Kitten Season: A Serious Need For Fosters

Alana here today. I’m a little late with our post today, but we have good reason. You see, last night, I saw online that there was an emergency need for bottle baby fosters. There were thirteen kittens in Chicago that were going to be euthanized that day.  And, while we’re still living in a hotel and our house is a mess from repair work, I still couldn’t think of a good enough reason for me not to step up and help.

You two! Come with me.

You two! Come with me.

Would I miss out on sleep? Yes. Would I have to section off a portion of my house/room for them? Yes. Would I have to wash my hands 900 times a day for sanitation reasons? Yes.
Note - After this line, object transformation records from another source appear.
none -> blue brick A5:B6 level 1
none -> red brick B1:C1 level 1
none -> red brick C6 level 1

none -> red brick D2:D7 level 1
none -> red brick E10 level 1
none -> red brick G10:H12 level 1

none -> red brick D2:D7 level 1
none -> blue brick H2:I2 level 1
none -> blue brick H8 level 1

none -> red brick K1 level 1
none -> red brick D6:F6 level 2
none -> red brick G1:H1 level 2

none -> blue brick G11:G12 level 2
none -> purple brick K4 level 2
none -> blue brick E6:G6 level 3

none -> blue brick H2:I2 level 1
Were any of those good enough reasons to ignore their need?

No. 

I could not justify not doing something, not after just this week I’ve had a plea from Tabby’s Place to advertise their bazillion kittens, a plea from Feral Fixers to help find fosters for babies, and a plea from Tree House to help save bottle feeders that only had a few hours to live.
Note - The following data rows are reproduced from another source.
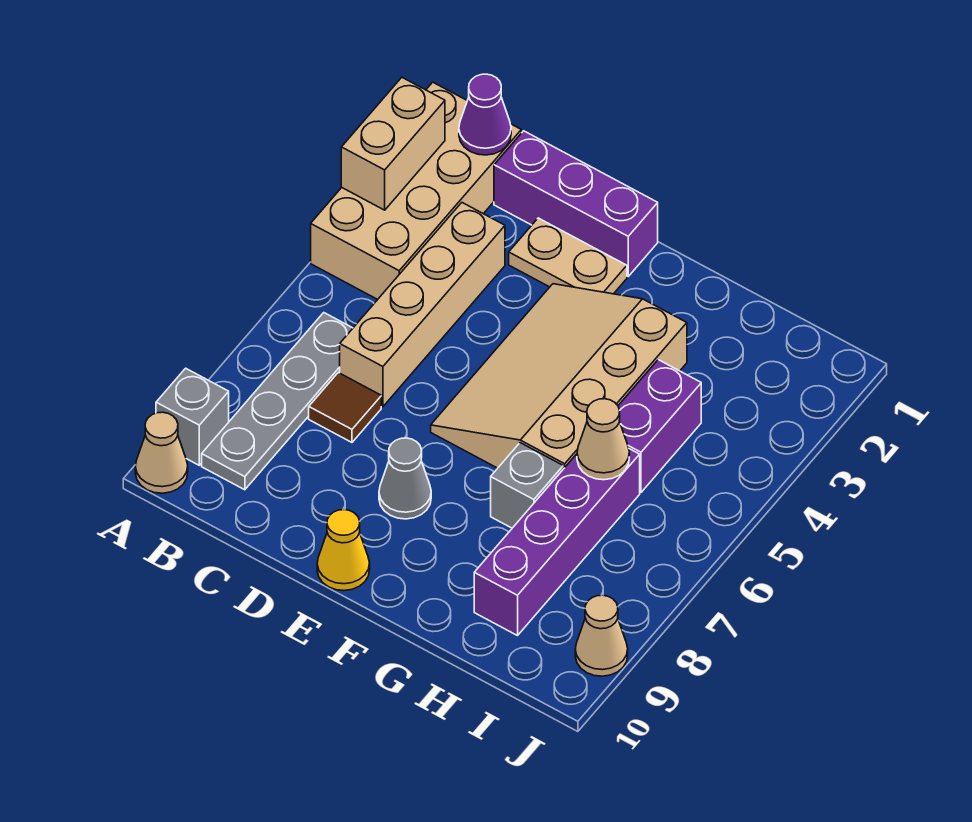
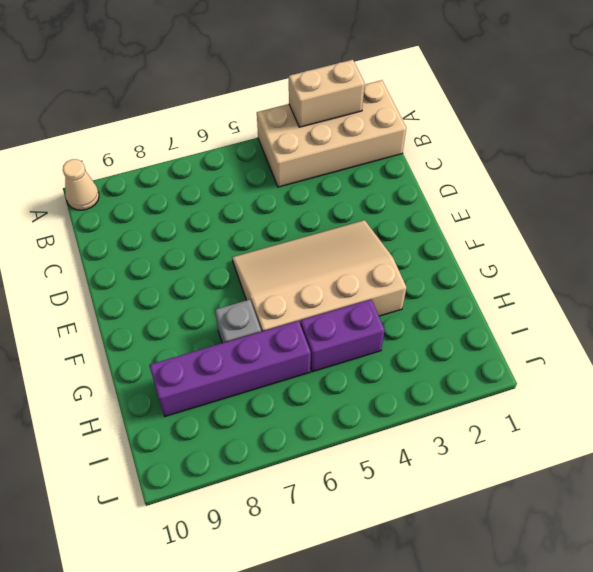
none -> grey brick A9 level 1
none -> grey plate B6:B9 level 1
none -> purple brick C1:E1 level 1

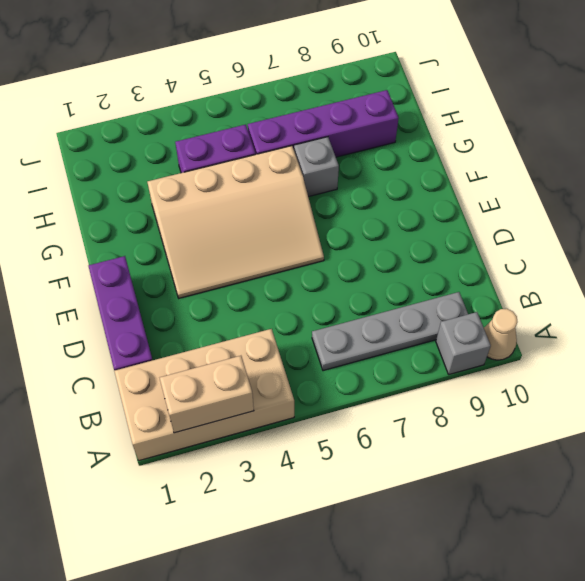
none -> tan brick C3:C6 level 1
none -> brown tile C7 level 1
none -> tan plate D2:E2 level 1

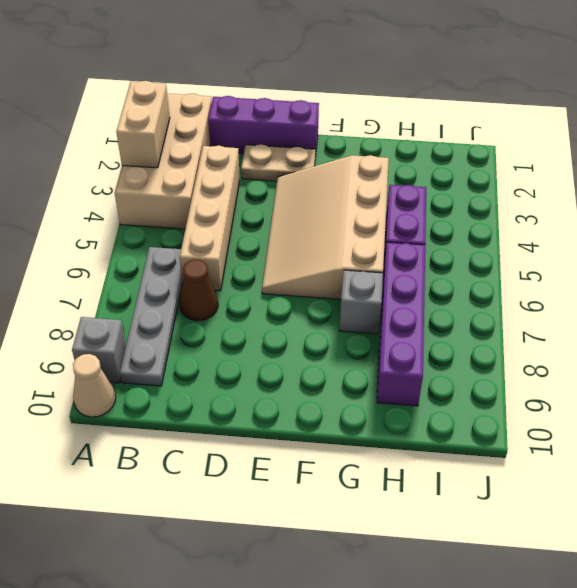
brown cone C7 level 1 -> brown tile C7 level 1
none -> grey cone E8 level 1
none -> yellow cone E10 level 1
none -> tan cone J9 level 1

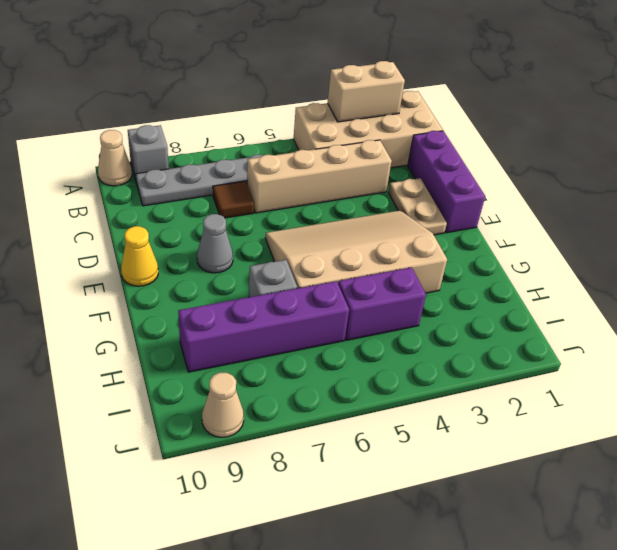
none -> purple cone B1 level 2
none -> tan cone H6 level 2

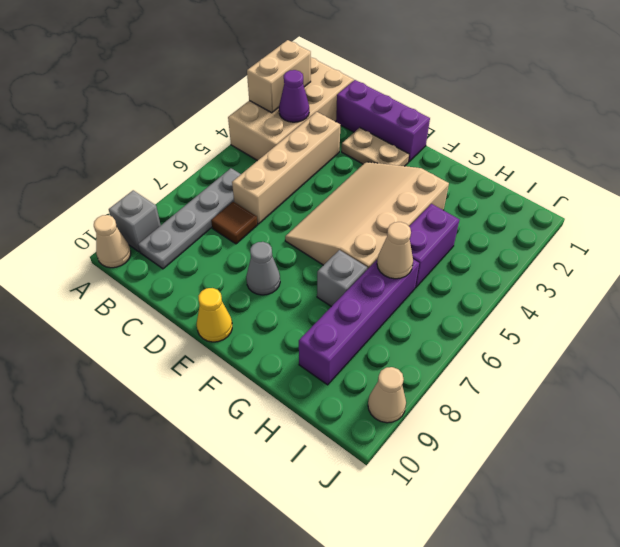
purple cone B3 level 2 -> purple cone B1 level 2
The thing about kitten season is that it’s not just about the fun and joy of cuddling kittens. It’s about the very real fact that thousands of kittens, many of them only days or weeks old, are being euthanized because there isn’t anywhere to put them. CACC (Chicago Animal Care and Control) in Chicago often euthanizes kittens under six weeks old the same day they arrive because of a lack of resources to care for them.

Kittens that come in without a mother are in real trouble. Either they need a surrogate mom to nurse them, which means someone already has to have a nursing mom somewhere, or they need a human being willing to mix their formula and feed it to them with a bottle every two hours. They need someone that’s willing to help them poop, change their towels, keep them warm, and bathe them.
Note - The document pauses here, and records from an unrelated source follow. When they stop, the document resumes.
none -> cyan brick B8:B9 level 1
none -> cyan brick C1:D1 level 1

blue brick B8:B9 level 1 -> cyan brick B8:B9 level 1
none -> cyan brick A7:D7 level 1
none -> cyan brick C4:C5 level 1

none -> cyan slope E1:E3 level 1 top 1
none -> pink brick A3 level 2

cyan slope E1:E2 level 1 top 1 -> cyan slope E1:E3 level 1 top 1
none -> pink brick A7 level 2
Foster dad preparing the bath. I have a lovely husband.

Foster dad preparing the bath. 

Nursing bottle baby kittens is a serious job, and not everyone is willing to do it.

Keeping all that in mind, I still decided that we couldn’t leave that on our conscience. We knew they were there, we had the ability to help, and so we did.

Thank you for saving me!!!

Hurray! I’m safe!

As part of the Tree House Kitten On Deck program (a program where at-risk, unweaned kittens who arrive at CACC without their mothers will be transferred by Tree House out of CACC),  we went to CACC with the intention of pulling two litters of bottle babies. When we arrived, we found out that eight had already been taken to safety thanks to Tree House, and another kind lady (also through Kitten on Deck) was there waiting to take the two very youngest, who were only a few days old. Sadly, as we walked in, we found out that one of those two had already passed away, and when they went to get the second, he too, had died. Without a mom, they just couldn’t make it.

Since this other lady was about to leave without kittens, I asked her if she’d take one of our litters, and she agreed. She took three tiny bottle babies home, and we took two, slightly older ones. In fact, I feel like we lucked out, because they were older than we expected. Instead of having to get up every two hours to feed them, I was able to feed them every five. I only had to wake up three times during the night instead of five or six, mostly to make sure their heating pad was still on.

After his first bath. That's me, looking a little sleepy.

After his first bath. That’s me, looking a little sleepy.

And now we have two kittens in our bathtub, completely oblivious to how close they came and how lucky they are. They are two of thousands who just happened to be in the right place and are now fortunate enough to call themselves Tree House cats for life.

I'm a Tree House kitten!

I’m a Tree House kitten!

If you have a space in your home, even a small one, please consider helping, especially during this season. Contact your local rescue and ask how you can be involved in fostering. They’ll more than likely be very happy to train you and provide you with supplies, and you will be making a big difference to all the tiny ones you save.

Thanks for reading.

Love,

Alana (and Crepes, who exists today because of Tree House’s foster program.)

PS. I’m calling them Hash Brown and Tater Tot, or Hash and Tot, for short. That’s subject to change.